TASK ITEM :: Only one span of the listing below should come back. It runs from the line with "Pio e Amedeo incontrano Fausto Leali al Gola" through the line with "Guarda anche", and each of its lines must be reproduced exactly.

EXERCISE MATERIAL ::

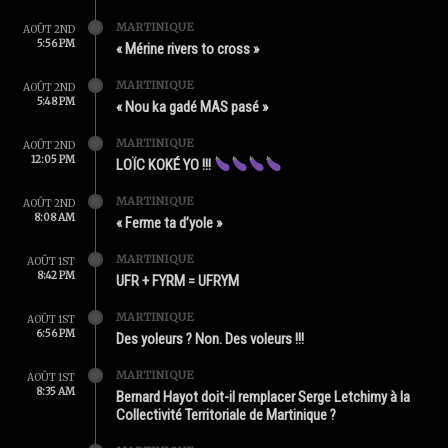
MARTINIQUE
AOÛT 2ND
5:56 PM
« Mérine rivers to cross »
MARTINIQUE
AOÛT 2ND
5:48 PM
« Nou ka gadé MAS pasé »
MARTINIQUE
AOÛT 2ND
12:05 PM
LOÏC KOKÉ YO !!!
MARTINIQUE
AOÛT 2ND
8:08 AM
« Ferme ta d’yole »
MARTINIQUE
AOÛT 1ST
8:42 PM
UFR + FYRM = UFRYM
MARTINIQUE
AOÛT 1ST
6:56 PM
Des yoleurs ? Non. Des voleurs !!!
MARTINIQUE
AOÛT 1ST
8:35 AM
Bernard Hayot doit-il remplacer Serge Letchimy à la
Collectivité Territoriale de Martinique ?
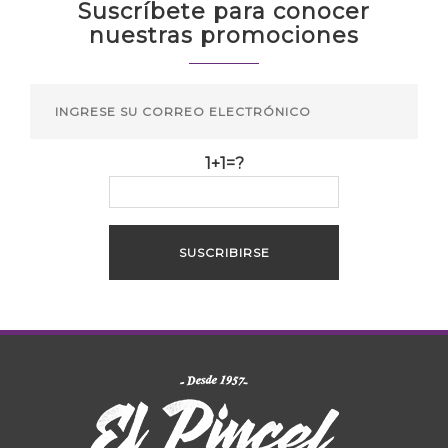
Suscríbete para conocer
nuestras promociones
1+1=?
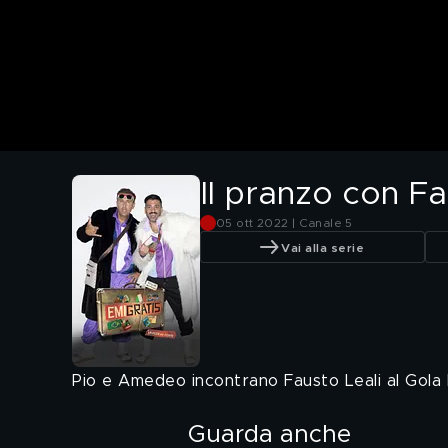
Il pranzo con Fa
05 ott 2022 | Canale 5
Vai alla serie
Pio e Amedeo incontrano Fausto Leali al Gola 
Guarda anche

* * *

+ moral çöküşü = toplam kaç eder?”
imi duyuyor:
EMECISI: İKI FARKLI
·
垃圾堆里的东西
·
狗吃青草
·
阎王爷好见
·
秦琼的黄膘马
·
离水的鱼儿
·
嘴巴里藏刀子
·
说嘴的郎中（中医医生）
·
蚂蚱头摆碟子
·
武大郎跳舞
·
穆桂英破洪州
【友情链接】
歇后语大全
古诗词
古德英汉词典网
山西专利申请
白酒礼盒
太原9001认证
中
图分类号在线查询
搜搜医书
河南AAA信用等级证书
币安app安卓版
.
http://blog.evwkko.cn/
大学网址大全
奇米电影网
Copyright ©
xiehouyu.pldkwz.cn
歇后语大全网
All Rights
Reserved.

RESPONSE FOR THIS EXERCISE ::
Pio e Amedeo incontrano Fausto Leali al Gola 
Guarda anche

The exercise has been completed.